### Extrait du texte:
================

JE PEUX DIRE que je n’ai jamais écrit pour des marionnettes.
Je peux aussi pourtant, parfaitement, affirmer le contraire : j’ai toujours écrit pour des marionnettes.
Je veux dire par là que si j’écrivais un jour un texte destiné à des marionnettes mon souci d’écriture serait exactement le même que celui qui m’agite d’habitude. Et que ce texte-là pourrait franchir — il le devrait même — la frontière des genres, comme Madame Ka et Les cendres et les lampions initialement destinés à l’acteur et à la scène de théâtre l’ont fait récemment.
En effet s’arrêter à ce constat que la marionnette, le théâtre, la radio auraient leur spécificité dramaturgique accrédite l’idée que chaque genre est définitivement clos sur lui-même et par conséquent réduit à un type de cadre, à un type de code, voire à un type de contenant.
Or, depuis des années je m’attache à faire tomber les cloisons qui isolent ces genres, à mélanger ces genres, à profiter des champs de liberté ou de contrainte que chacun de ces genres offre, à utiliser par exemple les atouts romanesques ou cinématographiques permettant d’envisager une structure libérée des canons dramatiques et capable de mettre à mal le raisonnable des productions théâtrales. Par raisonnable j’entends tout ce qui trouve sa juste place. Son juste temps. Sa juste cause. Sa juste destination.
Or, à quoi doit servir cette écriture-là — celle qu’on pense pour la scène — si ce n’est, déjà, à reposer les questions, pour moi fondamentales, de la représentation, qu’il s’agisse par exemple de la cohabitation des espaces fictionnel et scénique, de la durée comme structure majeure, de l’implosion du récit, de la fragmentation des rôles, de la dissolution du personnage au profit de la langue, des mixions narratives ou de l’oralité comme seule architecture possible.
Ce qui, au bout du compte, renvoie de manière inéluctable à la question du rôle et à celle de l’acteur, de sa mission et de son corps.
Après bien des années de travail, préoccupée par ces interrogations quasiment techniques d’une écriture qui serait en somme ancrée dans un processus récurrent de séparation des éléments de la dramaturgie conventionnelle et de leur déhiérarchisation, se pose aujourd’hui à moi la question première de la coïncidence des mots et du corps qui devrait les porter. Question véritablement douloureuse puisqu’elle fait échouer, aujourd’hui, mes dernières entreprises — tentatives serait plus juste — d’écriture.

================

### Consigne:
Transcrivez mot pour mot un passage de l'extrait sur l'écriture pour marionnettes : commencez aux mots « Je veux dire », puis arrêtez-vous après « type de contenant. ».

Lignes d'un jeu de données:
================

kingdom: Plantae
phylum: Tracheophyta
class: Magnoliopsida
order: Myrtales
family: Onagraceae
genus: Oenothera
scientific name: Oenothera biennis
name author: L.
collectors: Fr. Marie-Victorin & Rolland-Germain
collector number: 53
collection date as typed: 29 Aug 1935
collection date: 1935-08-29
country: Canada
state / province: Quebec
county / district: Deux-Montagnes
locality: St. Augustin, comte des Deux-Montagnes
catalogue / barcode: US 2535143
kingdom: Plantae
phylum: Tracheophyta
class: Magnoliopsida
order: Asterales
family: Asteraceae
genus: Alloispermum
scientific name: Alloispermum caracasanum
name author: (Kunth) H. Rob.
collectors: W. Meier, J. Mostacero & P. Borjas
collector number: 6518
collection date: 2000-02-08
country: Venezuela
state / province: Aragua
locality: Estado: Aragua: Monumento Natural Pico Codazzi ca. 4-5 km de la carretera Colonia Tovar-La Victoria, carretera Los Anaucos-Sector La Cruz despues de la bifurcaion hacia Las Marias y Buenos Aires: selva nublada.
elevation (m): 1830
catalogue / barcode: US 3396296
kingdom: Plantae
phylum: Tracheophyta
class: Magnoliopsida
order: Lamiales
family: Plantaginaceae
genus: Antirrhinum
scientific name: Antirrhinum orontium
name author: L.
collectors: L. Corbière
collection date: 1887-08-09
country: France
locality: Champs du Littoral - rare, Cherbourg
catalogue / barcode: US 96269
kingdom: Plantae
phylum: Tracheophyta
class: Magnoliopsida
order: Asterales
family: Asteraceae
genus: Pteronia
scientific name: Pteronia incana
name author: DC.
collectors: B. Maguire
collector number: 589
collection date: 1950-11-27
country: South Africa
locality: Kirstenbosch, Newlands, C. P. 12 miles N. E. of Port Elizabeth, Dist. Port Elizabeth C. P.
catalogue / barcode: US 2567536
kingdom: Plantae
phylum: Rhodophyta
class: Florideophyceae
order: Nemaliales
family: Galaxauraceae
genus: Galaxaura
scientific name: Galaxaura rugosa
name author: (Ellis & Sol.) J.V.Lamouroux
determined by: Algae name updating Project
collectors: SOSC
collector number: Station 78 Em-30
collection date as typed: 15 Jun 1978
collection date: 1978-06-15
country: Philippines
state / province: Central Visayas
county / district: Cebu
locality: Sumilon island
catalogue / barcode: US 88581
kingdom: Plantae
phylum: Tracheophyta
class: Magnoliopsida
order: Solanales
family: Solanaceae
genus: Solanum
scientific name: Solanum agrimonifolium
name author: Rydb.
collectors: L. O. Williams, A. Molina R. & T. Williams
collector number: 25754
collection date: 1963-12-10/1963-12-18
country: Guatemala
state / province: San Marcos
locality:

================

### Réponse:
Je veux dire par là que si j’écrivais un jour un texte destiné à des marionnettes mon souci d’écriture serait exactement le même que celui qui m’agite d’habitude. Et que ce texte-là pourrait franchir — il le devrait même — la frontière des genres, comme Madame Ka et Les cendres et les lampions initialement destinés à l’acteur et à la scène de théâtre l’ont fait récemment.
En effet s’arrêter à ce constat que la marionnette, le théâtre, la radio auraient leur spécificité dramaturgique accrédite l’idée que chaque genre est définitivement clos sur lui-même et par conséquent réduit à un type de cadre, à un type de code, voire à un type de contenant.